Köpeklerde bradikardi genellikle sinüs eksikliği sendromu nedeniyle oluşur. Minyatür schnauzer, dachshund, cocker spaniel ve pug gibi ırkların temsilcileri bu patolojiye yatkındır.

Köpeklerde bradikardi: ana semptomlar

Bu patolojik sapmanın ana klinik belirtilerinden biri uyuşukluktur. Ek olarak, bu hastalıktan muzdarip bir hayvan, pasiflik ve aktif motor yüklerin toleransında bir azalma ile karakterize edilir. Hayvan genellikle uyuşuktur ve nefes darlığı vardır. Hareketlerin tutarsızlığının tezahürü ve oluşumu da mümkündür. bayılma. Diğer bir yaygın semptom ise nöbetler. Son olarak, hipertansiyonun, kalbin aktivitesinde bir yavaşlamanın belirgin bir klinik tezahürü olduğu düşünülmektedir.

hastalığın teşhisi

Köpeklerde bradikardi genellikle kalp atışlarının sayılmasıyla belirlenir. Bu amaçla bir elektrokardiyografik çalışma kullanılır. Bu hastalık durumunda kalp hızında belirgin bir azalma meydana gelir. Dev ırklarda bu rakam dakikada 60 atıma kadar düşebilir.

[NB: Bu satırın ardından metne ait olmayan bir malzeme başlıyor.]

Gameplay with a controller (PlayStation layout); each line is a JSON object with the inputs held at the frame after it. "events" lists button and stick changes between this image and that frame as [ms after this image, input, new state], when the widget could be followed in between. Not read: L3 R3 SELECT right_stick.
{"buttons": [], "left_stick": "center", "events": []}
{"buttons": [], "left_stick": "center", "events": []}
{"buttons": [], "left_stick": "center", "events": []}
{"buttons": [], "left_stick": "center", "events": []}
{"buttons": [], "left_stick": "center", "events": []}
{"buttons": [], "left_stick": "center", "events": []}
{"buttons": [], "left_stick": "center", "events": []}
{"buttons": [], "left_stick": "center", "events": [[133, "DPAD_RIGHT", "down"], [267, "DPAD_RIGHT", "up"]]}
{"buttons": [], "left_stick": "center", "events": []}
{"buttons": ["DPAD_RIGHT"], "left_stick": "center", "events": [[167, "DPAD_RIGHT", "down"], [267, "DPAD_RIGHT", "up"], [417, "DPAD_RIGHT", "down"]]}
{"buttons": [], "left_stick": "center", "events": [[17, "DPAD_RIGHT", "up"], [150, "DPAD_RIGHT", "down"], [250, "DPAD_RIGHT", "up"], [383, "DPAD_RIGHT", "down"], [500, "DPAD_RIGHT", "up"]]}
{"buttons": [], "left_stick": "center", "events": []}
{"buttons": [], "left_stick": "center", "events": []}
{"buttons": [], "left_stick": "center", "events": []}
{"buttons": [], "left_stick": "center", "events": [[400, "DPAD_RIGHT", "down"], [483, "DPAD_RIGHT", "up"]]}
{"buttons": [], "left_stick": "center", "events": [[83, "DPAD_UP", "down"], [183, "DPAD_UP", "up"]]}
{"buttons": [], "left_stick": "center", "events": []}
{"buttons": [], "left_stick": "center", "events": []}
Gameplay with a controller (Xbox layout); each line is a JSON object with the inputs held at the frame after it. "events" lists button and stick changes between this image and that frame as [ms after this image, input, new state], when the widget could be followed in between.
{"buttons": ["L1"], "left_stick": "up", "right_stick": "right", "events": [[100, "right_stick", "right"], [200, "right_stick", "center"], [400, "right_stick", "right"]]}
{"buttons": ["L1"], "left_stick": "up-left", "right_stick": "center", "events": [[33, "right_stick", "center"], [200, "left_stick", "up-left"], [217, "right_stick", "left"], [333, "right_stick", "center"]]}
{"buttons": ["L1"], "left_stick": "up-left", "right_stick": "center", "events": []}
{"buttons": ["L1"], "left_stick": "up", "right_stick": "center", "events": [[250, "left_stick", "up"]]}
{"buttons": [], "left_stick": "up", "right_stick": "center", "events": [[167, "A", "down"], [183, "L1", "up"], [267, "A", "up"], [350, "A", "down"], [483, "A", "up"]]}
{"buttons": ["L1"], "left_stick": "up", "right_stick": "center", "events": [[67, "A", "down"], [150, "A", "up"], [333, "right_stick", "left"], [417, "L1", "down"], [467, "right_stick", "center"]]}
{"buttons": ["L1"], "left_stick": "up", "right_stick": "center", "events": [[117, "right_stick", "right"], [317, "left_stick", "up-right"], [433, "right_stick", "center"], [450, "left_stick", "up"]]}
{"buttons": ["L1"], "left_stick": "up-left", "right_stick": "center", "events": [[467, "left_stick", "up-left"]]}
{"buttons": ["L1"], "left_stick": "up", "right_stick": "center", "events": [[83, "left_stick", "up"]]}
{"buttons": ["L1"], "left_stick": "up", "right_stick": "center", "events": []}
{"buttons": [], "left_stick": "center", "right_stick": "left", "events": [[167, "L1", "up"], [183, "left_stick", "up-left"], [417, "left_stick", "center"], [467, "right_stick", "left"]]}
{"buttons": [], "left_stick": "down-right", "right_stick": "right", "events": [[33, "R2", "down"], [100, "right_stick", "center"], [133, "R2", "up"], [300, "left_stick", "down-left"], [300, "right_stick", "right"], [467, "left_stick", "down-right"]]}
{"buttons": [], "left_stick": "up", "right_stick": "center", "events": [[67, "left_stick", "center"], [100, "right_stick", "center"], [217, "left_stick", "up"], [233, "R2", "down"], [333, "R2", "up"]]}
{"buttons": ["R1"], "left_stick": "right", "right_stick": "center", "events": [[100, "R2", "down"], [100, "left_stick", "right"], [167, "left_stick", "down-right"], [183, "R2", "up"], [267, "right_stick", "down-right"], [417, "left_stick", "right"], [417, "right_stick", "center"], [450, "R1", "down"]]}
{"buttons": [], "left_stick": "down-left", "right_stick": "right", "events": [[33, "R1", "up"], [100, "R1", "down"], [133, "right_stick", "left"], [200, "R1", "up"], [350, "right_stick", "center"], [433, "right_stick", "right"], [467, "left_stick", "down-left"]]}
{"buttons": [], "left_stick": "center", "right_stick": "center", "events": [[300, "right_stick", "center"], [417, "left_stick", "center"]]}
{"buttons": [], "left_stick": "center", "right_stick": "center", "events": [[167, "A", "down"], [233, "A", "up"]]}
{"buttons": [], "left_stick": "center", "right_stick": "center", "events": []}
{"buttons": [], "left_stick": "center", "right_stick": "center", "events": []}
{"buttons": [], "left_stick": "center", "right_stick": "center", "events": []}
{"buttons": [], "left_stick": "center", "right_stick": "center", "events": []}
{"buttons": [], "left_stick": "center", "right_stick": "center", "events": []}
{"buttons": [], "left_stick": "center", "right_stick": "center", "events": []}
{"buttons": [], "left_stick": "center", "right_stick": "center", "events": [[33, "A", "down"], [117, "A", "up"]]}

Ayrıca bu patoloji ortaya çıktığında kalp ritminin düzenliliği not edilir. Bu hastalık, vagusun artan tonu ile kışkırtılırsa, kalp ritmi düzensiz olabilir.

Köpeklerde bradikardi nasıl tedavi edilir?

Bu patolojiye sahip birçok hayvan belirgin semptomlar göstermez ve bu nedenle tedavi gerektirmez. Ayrıca bazı ırklarda kalp atış hızının dakikada 40 atış düzeyine düşmesi dikkate alınmaz. patolojik sapma. Bu seviyedeki kalp atış hızı bile hayvanın normal işleyişini sağlar.


Köpeklerde bradikardi esas olarak terapötik yöntemlerle tedavi edilir. Bu nedenle, elektrolit dengesizliğini düzeltmek için rasyonel infüzyon tedavisi kullanılır. Ek olarak, herhangi bir ilaç almayı bırakmanız önerilir.

Böyle bir patolojik bozukluk durumunda evcil hayvanınızın fiziksel aktivitesini sınırlamamanız gerektiğini belirtmekte fayda var. Bir istisna, genellikle mevcut kalp patolojilerinden kaynaklanan semptomatik sinüs bradikardisidir. Elbette bu durumda hayvanın aktivitesi tamamen iyileşene kadar azaltılmalıdır.

L-tiroksin de bu hastalığı tedavi etmek için kullanılabilir. Bir hayvanda düşük bir kalsiyum seviyesi tespit edilirse, kalsiyum glukonat önerilir. Bu çare alımı oldukça yavaş olmalıdır. Aynı zamanda, bu tür bir tedavi sırasında hayvanın durumu elektrokardiyografi ile izlenmelidir. Bu hastalıkla savaşmak için glikopiroplat ve atropin kullanılabilir. Ancak bayılmayı önlemek için sıklıkla mezaton, efedrin ve teofilin kullanılır.

Bu patolojinin uzun süreli doğası, elektriksel stimülasyon kullanımının bir göstergesi olarak kabul edilir. Ancak pratikte bu tedavi yönteminin çok nadiren kullanıldığını bilmelisiniz.